Provenance: Unknown. FCC, 1945; France Stele Art History Institute, SAZU, Ljubljana. The panel was brought to the Institute by Professor Stele; entrusted to the Narodna galerija in 1974.
Exhibitions: 1976, Ljubljana, No. 38; 1983, Ljubljana, No. 1; 1995, Ljubljana, No. 181.
Lit.: Cevc and Rozman 1976, pp. 54–56, Cat. and Fig. No. 38 (Venetian, mid-14C or somewhat later – attribution and dating tentative, text A. Cevc and K. Prijatelj); Zeri [& Rozman] 1983, p. 99, Cat. No. 1, Fig. 2; De Marchi 1995, pp. 314–315, Cat. No. and Fig. 181 (as Marco di Paolo Veneziano – Master of the Polyptych of San Silvestro); De Marchi 1996, pp. 241–256, Fig. 13 (Marco di Paolo Veneziano).

From the High Middle Ages to the Renaissance
In the High Middle Ages religious art prevailed that spread through the Slovenian lands first from monasteries and then from major regional centres, particularly, Gorizia, Villach and Ljubljana. Gothic art persisted even after the dawn of the Renaissance, but in the 16th century artistic production almost came to a standstill due to Turkish invasions, peasant uprisings and Protestantism which was averse to the fine arts. 
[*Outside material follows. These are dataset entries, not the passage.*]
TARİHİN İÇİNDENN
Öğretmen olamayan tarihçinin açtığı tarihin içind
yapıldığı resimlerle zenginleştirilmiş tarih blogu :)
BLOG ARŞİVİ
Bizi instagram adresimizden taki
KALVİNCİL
The leading position in Gothic painting belongs to frescoes. The collection presents a few examples of original fragments and several copies which illustrate the most frequent motifs, such as St Christopher, St George, the Procession and the Adoration of the Magi, etc., and a few special motifs, such as Sunday Christ and the Dance of Death. Along with numerous masters with provisional names we also know several artists by name and their idiosyncratic oeuvres, e.g. Johannes Aquila, Johannes de Laybaco, Master Bolfgang. Their production was part of the contemporary art scene in the sub-Alpine space, where from old times onwards stylistic influences of northern and southern countries had been intertwined. 
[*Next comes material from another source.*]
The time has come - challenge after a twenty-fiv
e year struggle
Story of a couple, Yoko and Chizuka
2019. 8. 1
Numerous medieval sculpture workshops supplied reliefs and statues to churches for their altars. Crucified Christ, Madonna and Child, and Pietà rank among the characteristic religious motifs. The earliest sculptural pieces still demonstrate Romanesque vestiges, but the main body of exhibits are stylistically determined by the Gothic style which in some areas of Carniola, Styria and Carinthia lasted deep into the 16th century. The zenith of Gothic sculpture in Slovenia is represented by the works of the Ptujska gora sculpture workshop represented by The Beautiful Madona and the Pietà from Podsreda. To the period of the so-called late Gothic baroque style around 1500 belong the Virgin with ChildSt Catherine and St Magdalene from Avče, and the extraordinarily expressive Christ Crucified from Dramlje. Renaissance sculpture is represented by plaster casts of the Bishop Ravbar epitaph and two reliefs of St Andrew’s altar from Gornji Grad by Oswald Kittel.